DESALINATION plants could be rapidly built at Polkerris and at Par Beach this summer as South West Water strives to cope with the effects of drought on Cornwall’s water supply. 

The utility company said it was currently carrying out assessments of the sites and working closely with the local authority and Environment Agency to progress the schemes as soon as possible. 

SWW has not publicly announced the locations of potential plants, but brief reference is made to the projects within the company’s Water Resource Management Plan. 

In its document “Insights into the 2022 Drought”, the company says: “Desalination schemes at Par and Polkerris have been developed in recent months as a specific response to the drought. The schemes provide significant volumes of water to support the recharge of Colliford Reservoir. Whilst these options have potentially higher financial and carbon costs than some of the other options being considered, there is a strong confidence that they can deliver the required volume of water within the required timeframe. 

“These options also have relatively low ecosystem impacts as they do not reduce river/ reservoir levels.” 

In a statement to the Cornish Times, a South West Water spokesperson said: “We have found two potential sites for desalination in Cornwall where we are currently running detailed suitability assessments. As part of the process, we are looking at working with potential suppliers and will be able to share dates of our next phase when this is complete. 

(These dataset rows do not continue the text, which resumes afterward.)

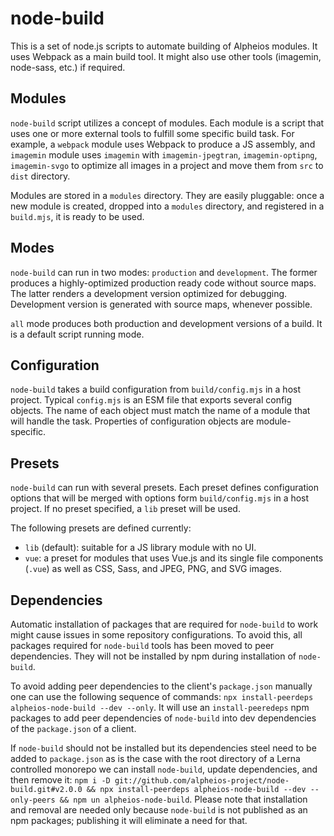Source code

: # node-build

This is a set of node.js scripts to automate building of Alpheios modules. It uses Webpack as a main
build tool. It might also use other tools (imagemin, node-sass, etc.) if required.

## Modules
`node-build` script utilizes a concept of modules. Each module is a script that uses one or more external tools
to fulfill some specific build task. For example, a `webpack` module uses Webpack to produce a JS assembly,
and `imagemin` module uses `imagemin` with `imagemin-jpegtran`, `imagemin-optipng`, `imagemin-svgo` to
optimize all images in a project and move them from `src` to `dist` directory.

Modules are stored in a `modules` directory. They are easily pluggable: once a new module is created,
dropped into a `modules` directory, and registered in a `build.mjs`, it is ready to be used.

## Modes
`node-build` can run in two modes: `production` and `development`. The former produces a highly-optimized
production ready code without source maps. The latter renders a development version optimized for
debugging. Development version is generated with source maps, whenever possible.

`all` mode produces both production and development versions of a build. It is a default script running mode.

## Configuration
`node-build` takes a build configuration from `build/config.mjs` in a host project. Typical `config.mjs`
is an ESM file that exports several config objects. The name of each object must match the name of a 
module that will handle the task. Properties of configuration objects are module-specific.

## Presets
`node-build` can run with several presets. Each preset defines configuration options that will be merged
with options form `build/config.mjs` in a host project. If no preset specified, a `lib` preset will be
used.

The following presets are defined currently:
* `lib` (default): suitable for a JS library module with no UI.
* `vue`: a preset for modules that uses Vue.js and its single file components (`.vue`) as well as CSS,
Sass, and JPEG, PNG, and SVG images.

## Dependencies
Automatic installation of packages that are required for `node-build` to work might cause issues in some repository configurations. To avoid this, all packages required for `node-build` tools has been moved to peer dependencies. They will not be installed by npm during installation of `node-build`.

To avoid adding peer dependencies to the client's `package.json` manually one can use the following sequence of commands: `npx install-peerdeps alpheios-node-build --dev --only`. It will use an `install-peeredeps` npm packages to add peer dependencies of `node-build` into dev dependencies of the `package.json` of a client. 

If `node-build` should not be installed but its dependencies steel need to be added to `package.json` as is the case with the root directory of a Lerna controlled monorepo we can install `node-build`, update dependencies, and then remove it: `npm i -D git://github.com/alpheios-project/node-build.git#v2.0.0 && npx install-peerdeps alpheios-node-build --dev --only-peers && npm un alpheios-node-build`. Please note that installation and removal are needed only because `node-build` is not published as an npm packages; publishing it will eliminate a need for that.
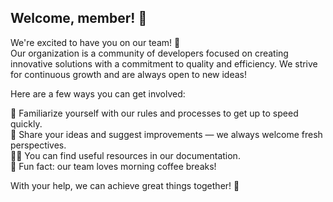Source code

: ## Welcome, member! 👋

We're excited to have you on our team! 🚀  
Our organization is a community of developers focused on creating innovative solutions with a commitment to quality and efficiency. We strive for continuous growth and are always open to new ideas!

Here are a few ways you can get involved: 

🌟 Familiarize yourself with our rules and processes to get up to speed quickly.  
🌈 Share your ideas and suggest improvements — we always welcome fresh perspectives.  
👩‍💻 You can find useful resources in our documentation.  
🍿 Fun fact: our team loves morning coffee breaks!

With your help, we can achieve great things together! 💪
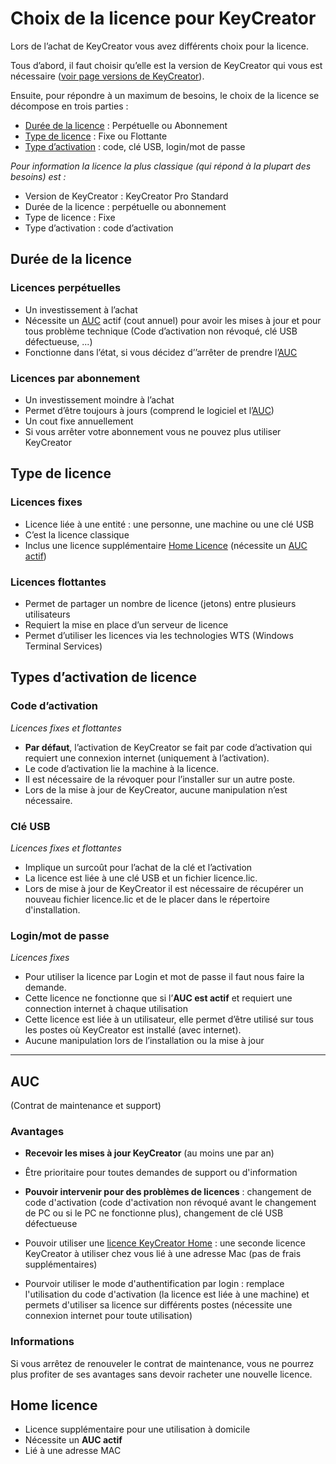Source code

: # Choix de la licence pour KeyCreator

Lors de l’achat de KeyCreator vous avez différents choix pour la licence. 

Tous d’abord, il faut choisir qu’elle est la version de KeyCreator qui vous est nécessaire ([voir page versions de KeyCreator](versions-de-keycreator.md)).

Ensuite, pour répondre à un maximum de besoins, le choix de la licence se décompose en trois parties : 

- [Durée de la licence](#durée-de-la-licence) : Perpétuelle ou Abonnement
- [Type de licence](#type-de-licence) : Fixe ou Flottante
- [Type d’activation](#types-dactivation-de-licence) : code, clé USB, login/mot de passe

*Pour information la licence la plus classique (qui répond à la plupart des besoins) est :*

- Version de KeyCreator : KeyCreator Pro Standard
- Durée de la licence : perpétuelle ou abonnement
- Type de licence : Fixe
- Type d’activation : code d’activation

## Durée de la licence

### Licences perpétuelles

- Un investissement à l’achat
- Nécessite un [AUC](#AUC) actif (cout annuel) pour avoir les mises à jour et pour tous problème technique (Code d’activation non révoqué, clé USB défectueuse, ...)
- Fonctionne dans l’état, si vous décidez d’’arrêter de prendre l’[AUC](#AUC)

### Licences par abonnement

- Un investissement moindre à l’achat
- Permet d’être toujours à jours (comprend le logiciel et l’[AUC](#AUC))
- Un cout fixe annuellement
- Si vous arrêter votre abonnement vous ne pouvez plus utiliser KeyCreator

## Type de licence

### Licences fixes

- Licence liée à une entité : une personne, une machine ou une clé USB
- C’est la licence classique
- Inclus une licence supplémentaire [Home Licence](#home-licence) (nécessite un [AUC actif](#AUC))

### Licences flottantes

- Permet de partager un nombre de licence (jetons) entre plusieurs utilisateurs
- Requiert la mise en place d’un serveur de licence
- Permet d’utiliser les licences via les technologies WTS (Windows Terminal Services)

## Types d’activation de licence

### Code d’activation

*Licences fixes et flottantes*

- **Par défaut**, l’activation de KeyCreator se fait par code d’activation qui requiert une connexion internet (uniquement à l’activation).
- Le code d’activation lie la machine à la licence.
- Il est nécessaire de la révoquer pour l’installer sur un autre poste.
- Lors de la mise à jour de KeyCreator, aucune manipulation n’est nécessaire.

### Clé USB

*Licences fixes et flottantes*

- Implique un surcoût pour l’achat de la clé et l’activation
- La licence est liée à une clé USB et un fichier licence.lic.
- Lors de mise à jour de KeyCreator il est nécessaire de récupérer un nouveau fichier licence.lic et de le placer dans le répertoire d'installation.

### Login/mot de passe

*Licences fixes*

- Pour utiliser la licence par Login et mot de passe il faut nous faire la demande.
- Cette licence ne fonctionne que si l’**AUC est actif** et requiert une connection internet à chaque utilisation
- Cette licence est liée à un utilisateur, elle permet d’être utilisé sur tous les postes où KeyCreator est installé (avec internet).
- Aucune manipulation lors de l’installation ou la mise à jour

---

## AUC 
(Contrat de maintenance et support)

### Avantages

- **Recevoir les mises à jour KeyCreator** (au moins une par an)
- Être prioritaire pour toutes demandes de support ou d'information
- **Pouvoir intervenir pour des problèmes de licences** : changement de code d'activation (code d'activation non révoqué avant le changement de PC ou si le PC ne fonctionne plus), changement de clé USB défectueuse
- Pouvoir utiliser une [licence KeyCreator Home](#home-licence) : une seconde licence KeyCreator à utiliser chez vous lié à une adresse Mac (pas de frais supplémentaires)

- Pourvoir utiliser le mode d'authentification par login : remplace l'utilisation du code d'activation (la licence est liée à une machine) et permets d'utiliser sa licence sur différents postes (nécessite une connexion internet pour toute utilisation)
  

### Informations 

Si vous arrêtez de renouveler le contrat de maintenance, vous ne pourrez plus profiter de ses avantages sans devoir racheter une nouvelle licence.


## Home licence

- Licence supplémentaire pour une utilisation à domicile
- Nécessite un **AUC actif**
- Lié à une adresse MAC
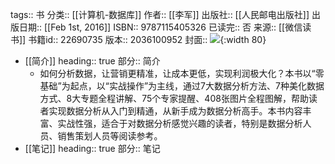 tags:: 书
分类:: [[计算机-数据库]]
作者:: [[李军]]
出版社:: [[人民邮电出版社]]
出版日期:: [[Feb 1st, 2016]]
ISBN:: 9787115405326
已读完:: 否
来源:: [[微信读书]]
书籍id:: 22690735
版本:: 2036100952
封面:: ![](https://wfqqreader-1252317822.image.myqcloud.com/cover/735/22690735/s_22690735.jpg){:width 80}

- [[简介]]
  heading:: true
  部分:: 简介
	- 如何分析数据，让营销更精准，让成本更低，实现利润极大化？本书以“零基础”为起点，以“实战操作”为主线，通过7大数据分析方法、7种美化数据方式、8大专题全程讲解、75个专家提醒、408张图片全程图解，帮助读者实现数据分析从入门到精通，从新手成为数据分析高手。本书内容丰富、实战性强，适合于对数据分析感觉兴趣的读者，特别是数据分析人员、销售策划人员等阅读参考。
- [[笔记]]
  heading:: true
  部分:: 笔记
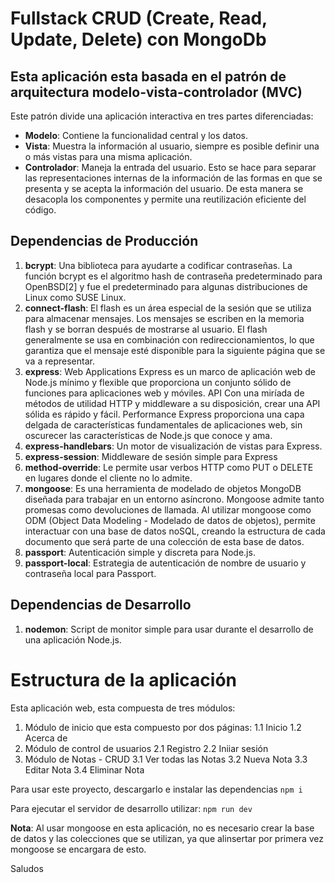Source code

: # Fullstack CRUD (Create, Read, Update, Delete) con MongoDb

## Esta aplicación esta basada en el patrón de arquitectura modelo-vista-controlador (MVC)

Este patrón divide una aplicación interactiva en tres partes diferenciadas:

- **Modelo**: Contiene la funcionalidad central y los datos.
- **Vista**: Muestra la información al usuario, siempre es posible definir una o más vistas para una misma aplicación.
- **Controlador**: Maneja la entrada del usuario. Esto se hace para separar las representaciones internas de la información de las formas en que se presenta y se acepta la información del usuario. De esta manera se desacopla los componentes y permite una reutilización eficiente del código.

## Dependencias de Producción

1. **bcrypt**: Una biblioteca para ayudarte a codificar contraseñas. La función bcrypt es el algoritmo hash de contraseña predeterminado para OpenBSD[2] y fue el predeterminado para algunas distribuciones de Linux como SUSE Linux.
2. **connect-flash**: El flash es un área especial de la sesión que se utiliza para almacenar mensajes. Los mensajes se escriben en la memoria flash y se borran después de mostrarse al usuario. El flash generalmente se usa en combinación con redireccionamientos, lo que garantiza que el mensaje esté disponible para la siguiente página que se va a representar.
3. **express**: Web Applications Express es un marco de aplicación web de Node.js mínimo y flexible que proporciona un conjunto sólido de funciones para aplicaciones web y móviles. API Con una miríada de métodos de utilidad HTTP y middleware a su disposición, crear una API sólida es rápido y fácil. Performance Express proporciona una capa delgada de características fundamentales de aplicaciones web, sin oscurecer las características de Node.js que conoce y ama.
4. **express-handlebars**: Un motor de visualización de vistas para Express.
5. **express-session**: Middleware de sesión simple para Express
6. **method-override**: Le permite usar verbos HTTP como PUT o DELETE en lugares donde el cliente no lo admite.
7. **mongoose**: Es una herramienta de modelado de objetos MongoDB diseñada para trabajar en un entorno asíncrono. Mongoose admite tanto promesas como devoluciones de llamada. Al utilizar mongoose como ODM (Object Data Modeling - Modelado de datos de objetos), permite interactuar con una base de datos noSQL, creando la estructura de cada documento que será parte de una colección de esta base de datos.
8. **passport**: Autenticación simple y discreta para Node.js.
9. **passport-local**: Estrategia de autenticación de nombre de usuario y contraseña local para Passport.

## Dependencias de Desarrollo

1. **nodemon**: Script de monitor simple para usar durante el desarrollo de una aplicación Node.js.

# Estructura de la aplicación

Esta aplicación web, esta compuesta de tres módulos:

1. Módulo de inicio que esta compuesto por dos páginas:
   1.1 Inicio
   1.2 Acerca de
2. Módulo de control de usuarios
   2.1 Registro
   2.2 Iniiar sesión
3. Módulo de Notas - CRUD
   3.1 Ver todas las Notas
   3.2 Nueva Nota
   3.3 Editar Nota
   3.4 Eliminar Nota

Para usar este proyecto, descargarlo e instalar las dependencias
`npm i`

Para ejecutar el servidor de desarrollo utilizar:
`npm run dev`

**Nota**: Al usar mongoose en esta aplicación, no es necesario crear la base de datos y las colecciones que se utilizan, ya que alinsertar por primera vez mongoose se encargara de esto.

Saludos

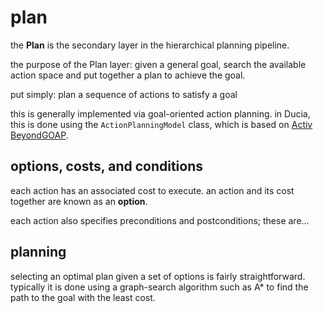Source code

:
# plan

the **Plan** is the secondary layer in the hierarchical planning pipeline.

the purpose of the Plan layer: given a general goal, search the available action space and put together a plan to achieve the goal.

put simply: plan a sequence of actions to satisfy a goal

this is generally implemented via goal-oriented action planning.
in Ducia, this is done using the `ActionPlanningModel` class, which is based on [Activ BeyondGOAP](https://github.com/active-logic/xgoap).

## options, costs, and conditions

each action has an associated cost to execute. an action and its cost together are known as an **option**.

each action also specifies preconditions and postconditions; these are...

## planning

selecting an optimal plan given a set of options is fairly straightforward. typically it is done using a graph-search algorithm such as A* to find the path to the goal with the least cost.
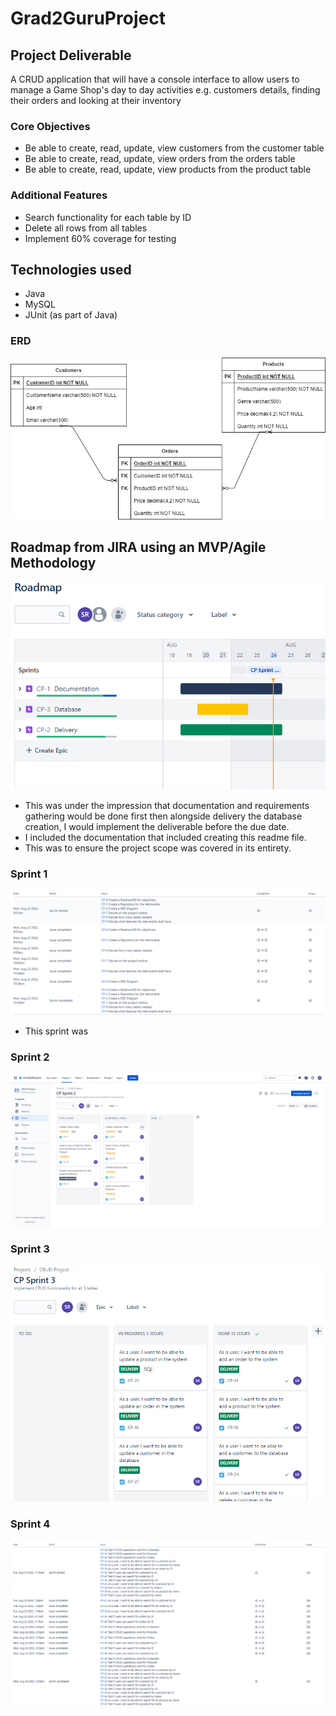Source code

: # Grad2GuruProject

## Project Deliverable

A CRUD application that will have a console interface to allow users to manage a Game Shop's day to day activities e.g. customers details, finding their orders and looking at their inventory 

### Core Objectives
 - Be able to create, read, update, view customers from the customer table
 - Be able to create, read, update, view orders from the orders table
 - Be able to create, read, update, view products from the product table

### Additional Features
 - Search functionality for each table by ID
 - Delete all rows from all tables
 - Implement 60% coverage for testing

## Technologies used
- Java
- MySQL
- JUnit (as part of Java)

### ERD

![](gitResources/Project%20ERD.png)

 
 ## Roadmap from JIRA using an MVP/Agile Methodology
 
 ![](gitResources/Roadmap.png)
 
 - This was under the impression that documentation and requirements gathering would be done first then alongside delivery the database creation, I would implement the deliverable before the due date.
 - I included the documentation that included creating this readme file.
 - This was to ensure the project scope was covered in its entirety.
 
 ### Sprint 1
 
 ![](gitResources/Sprint1.png)
 
 - This sprint was 
 
 
 ### Sprint 2
 
 ![](gitResources/Sprint2.png)
 
 
 ### Sprint 3
 
 ![](gitResources/Sprint%203.png)
 
 
 ### Sprint 4
 
 ![](gitResources/Sprint4.png)
 
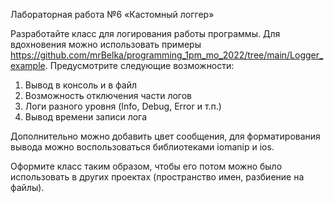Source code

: Лабораторная работа №6
«Кастомный логгер»

Разработайте класс для логирования работы программы. Для вдохновения можно использовать примеры https://github.com/mrBelka/programming_1pm_mo_2022/tree/main/Logger_example.
Предусмотрите следующие возможности:
1.	Вывод в консоль и в файл
2.	Возможность отключения части логов
3.	Логи разного уровня (Info, Debug, Error и т.п.)
4.	Вывод времени записи лога

Дополнительно можно добавить цвет сообщения, для форматирования вывода можно воспользоваться библиотеками iomanip и ios.

Оформите класс таким образом, чтобы его потом можно было использовать в других проектах (пространство имен, разбиение на файлы).
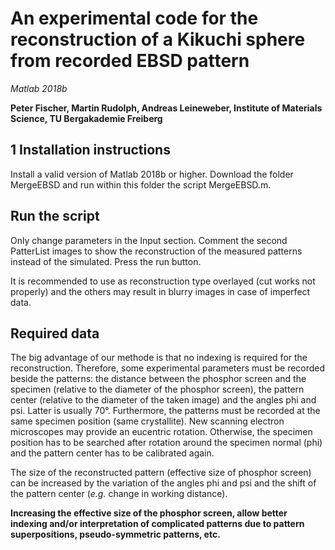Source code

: # An experimental code for the reconstruction of a Kikuchi sphere from recorded EBSD pattern
_Matlab 2018b_


**Peter Fischer, Martin Rudolph, Andreas Leineweber, Institute of Materials Science, TU Bergakademie Freiberg**

## 1 Installation instructions
Install a valid version of Matlab 2018b or higher. Download the folder MergeEBSD and run within this folder the script MergeEBSD.m.

## Run the script
Only change parameters in the Input section. Comment the second PatterList images to show the reconstruction of the measured patterns instead of the simulated.
Press the run button.

It is recommended to use as reconstruction type overlayed (cut works not properly) and the others may result in blurry images in case of imperfect data.

## Required data
The big advantage of our methode is that no indexing is required for the reconstruction. 
Therefore, some experimental parameters must be recorded beside the patterns: the distance between the phosphor screen and the specimen (relative to the diameter of the phosphor screen), the pattern center (relative to the diameter of the taken image) and the angles phi and psi. Latter is usually 70°.
Furthermore, the patterns must be recorded at the same specimen position (same crystallite). 
New scanning electron microscopes may provide an eucentric rotation.
Otherwise, the specimen position has to be searched after rotation around the specimen normal (phi) and the pattern center has to be calibrated again.

The size of the reconstructed pattern (effective size of phosphor screen) can be increased by the variation of the angles phi and psi and the shift of the pattern center (_e.g._ change in working distance).

**Increasing the effective size of the phosphor screen, allow better indexing and/or interpretation of complicated patterns due to pattern superpositions, pseudo-symmetric patterns, etc.**



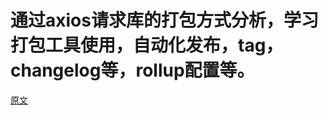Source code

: # 通过axios请求库的打包方式分析，学习打包工具使用，自动化发布，tag，changelog等，rollup配置等。

[原文](https://juejin.cn/post/7366459005883203610)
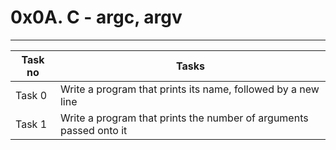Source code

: # 0x0A. C - argc, argv
---
|Task no |Tasks	|
|--------|------|
|Task 0  |Write a program that prints its name, followed by a new line|
|Task 1  |Write a program that prints the number of arguments passed onto it|

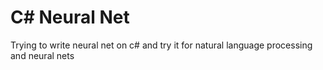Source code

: # C# Neural Net
Trying to write neural net on c# 
and try it for natural language processing and neural nets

“We are working closely with the Environment Agency and Cornwall Council to get work started as early as possible. Meanwhile, we have recently launched our Save Every Drop campaign urging customers and visitors to the region to reduce their water consumption wherever possible.” 

Tywardreath and Par Parish Council and Fowey Town Council (within whose boundary Polkerris sits) said that they had not been approached at all about the proposed desalination schemes, either by South West Water or Cornwall Council. 

An Environment Agency spokesperson said: “The proposed desalination schemes may require permits and licences to discharge and abstract water. All applications for new licences and permits are assessed in line with our strict policies and process to ensure that they have no adverse impacts on the environment. 

“The timeframes for the permitting and licencing process depends on the complexity of the scheme.  

“We have been working with the Cornwall Council planning team to ensure we are kept up to date with pre-planning conversation.” 

Cornwall Council did not release any details of discussions with South West Water, but said that once any planning application were received, it would be subject to consultation in the normal way. 

SWW drought and resilience director David Harris has said that with 800-miles of coastline, it’s logical that Cornwall should look to glean drinking water from the sea: desalination could provide 60 million litres each day, more than a third of the county’s requirements. SWW already has a desalination plant on the Isles of Scilly which it intends to expand. 

The coastal desalination plants are one element of a wide-ranging raft of measures that South West Water plans in order to sustain reliable water supply for residents of the region into the future. Both the supply and demand side of the issue present challenges, says the company: spikes in extreme heat have led the company to assess the impacts of climate change and adapt its planning, while an increase in consumption due to tourism, and more people in the region working from home, is also forecast. Looking ahead to the coming 25 years, SWW says: “We have a major role to ensure that we can maintain a sustainable and resilient water supply, that is affordable; is shaped by our customers and stakeholders’ views; and which delivers a positive benefit to society and the environment. 

“We need to invest and adapt to meet these future challenges and deliver against our priorities. These challenges impact the volume of water we have available to use to meet a growing population and demand for water.” 

Also among the proposals being taken forward across the region are a possible new reservoir at Cheddar, and in Cornwall: plans to take water from the River Camel; increasing the permitted amounts of water that can be taken from existing resources; and improving the network to allow better transfer of water resource from place to place. 

South West Water says it’s also committed to significantly reducing leakages in the system. The company will continue to encourage the public to conserve water through educational campaigns, through the use of water-saving techniques and devices, and will employ restrictions such as hosepipe bans when needed.